Textauszug:
......
Verteidiger einer Marihuana Bande aus Wien klagt über Blattlaus
«Der wirkliche Feind des Hanfbauers ist die gemeine Blattlaus»: Mit diesem Argument redet der Verteidiger einer Marihuana-Bande die Erntemenge runter.

Das Wichtigste in Kürze
- In Wien läuft ein Prozess gegen eine Marihuana-Bande, bestehend aus 21 Männern.
- Die Verteidigung zweifelt an den Hochrechnungen bezüglich der Erntemenge.
Mit dem Betrieb von mehreren Indoor-Cannabis-Plantagen soll eine Bande in Österreich eine halbe Tonne Marihuana in Umlauf gebracht haben. 21 Männer müssen sich seit heute Montag vor dem Landgericht Wien verantworten. Ihre Verteidigung zog zu Beginn des Prozesses die auf Hochrechnungen beruhende Erntemenge in Zweifel. «Der wirkliche Feind des Hanfbauers ist die gemeine Blattlaus.»
Immer wieder habe es schädlingsbedingte Ernteausfälle gegeben, sagte ein Verteidiger. Laut Anklage hat die Bande mindestens elf Plantagen betrieben. Dazu wurden angemietete Häuser in grossem Stil umgebaut – Zwischenwände eingerissen, Stromleitungen verlegt, Bewässerungssysteme installiert.
Eigens angeheuerte Gärtner bekamen bis zu 3000 Euro (knapp 4000 Franken) im Monat für ihre Dienste. Der Prozess ist bis Mitte Februar anberaumt.
......
Bereitgestelltes Material:
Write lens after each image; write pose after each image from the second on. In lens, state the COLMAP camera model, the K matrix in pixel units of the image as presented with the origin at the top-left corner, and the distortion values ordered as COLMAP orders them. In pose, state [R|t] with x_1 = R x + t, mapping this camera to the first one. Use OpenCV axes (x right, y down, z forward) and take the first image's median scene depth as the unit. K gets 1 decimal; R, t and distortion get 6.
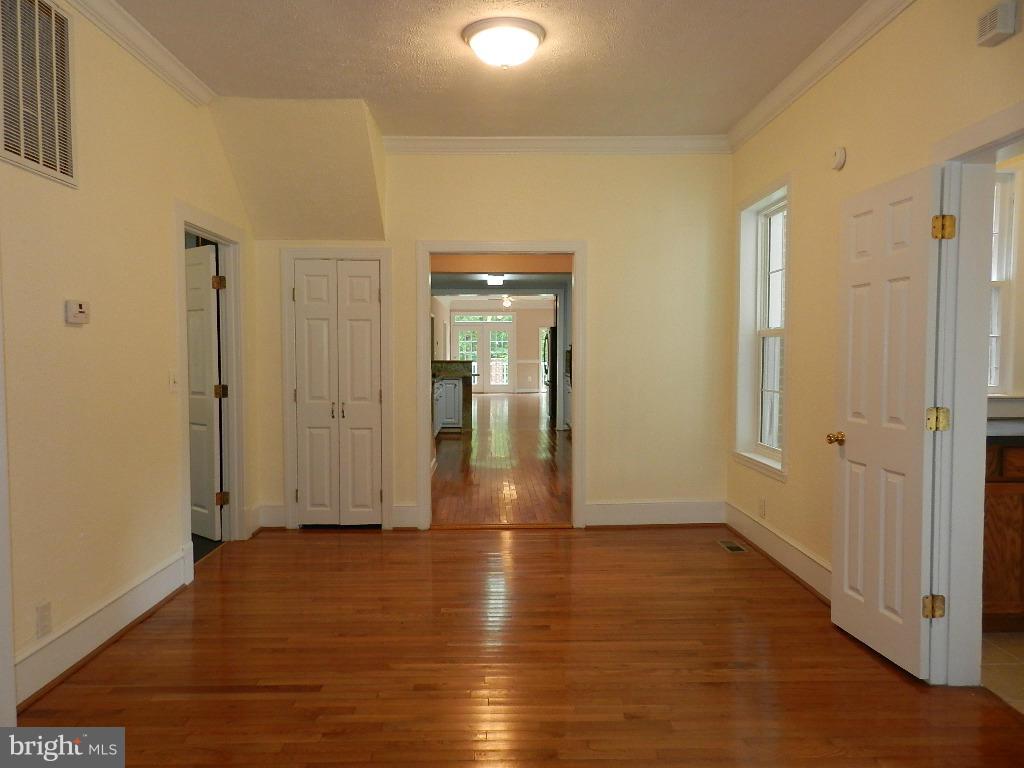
lens RADIAL K [[696.4, 0, 512.0], [0, 696.4, 384.0], [0, 0, 1]] dist [0.015096, 0.002583]
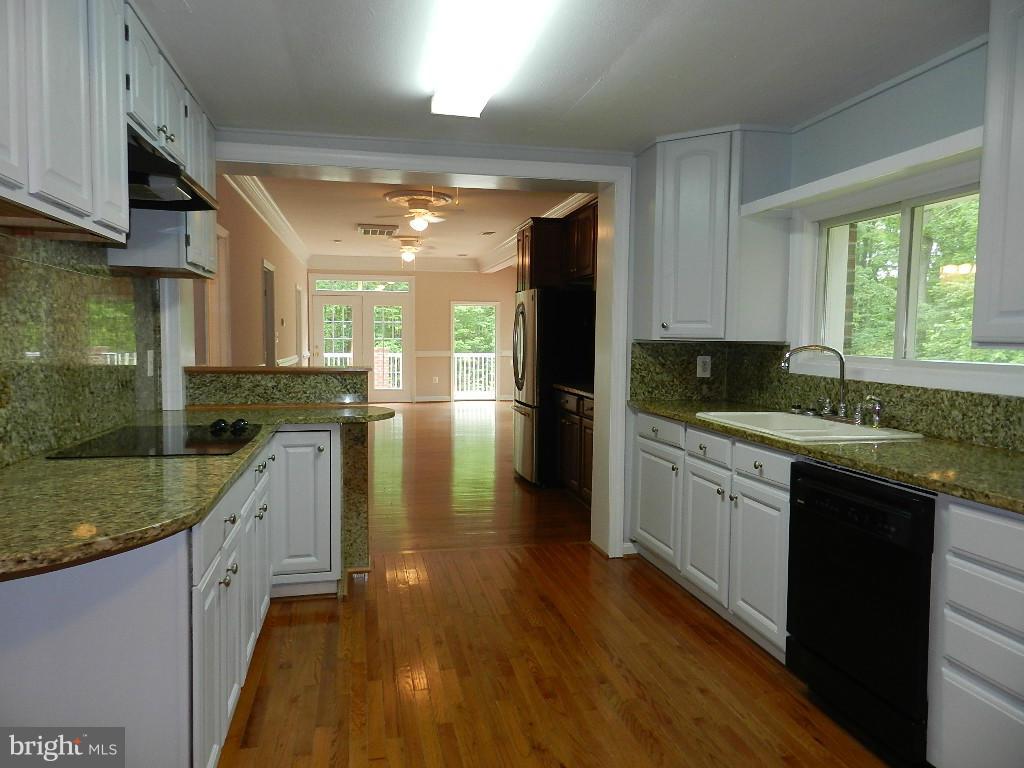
lens RADIAL K [[696.4, 0, 512.0], [0, 696.4, 384.0], [0, 0, 1]] dist [0.015096, 0.002583]
pose [[0.982193, -0.011807, 0.187503, -0.032360], [0.007924, 0.999739, 0.021446, -0.020782], [-0.187707, -0.019578, 0.982030, 0.401724]]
......
Aufgabenstellung: Wie viel bekamen die eigens angeheuerten Gärtner laut dem Textauszug über den Wiener Marihuana-Prozess im Monat?

Antwort: Bis zu 3000 Euro (knapp 4000 Franken) im Monat.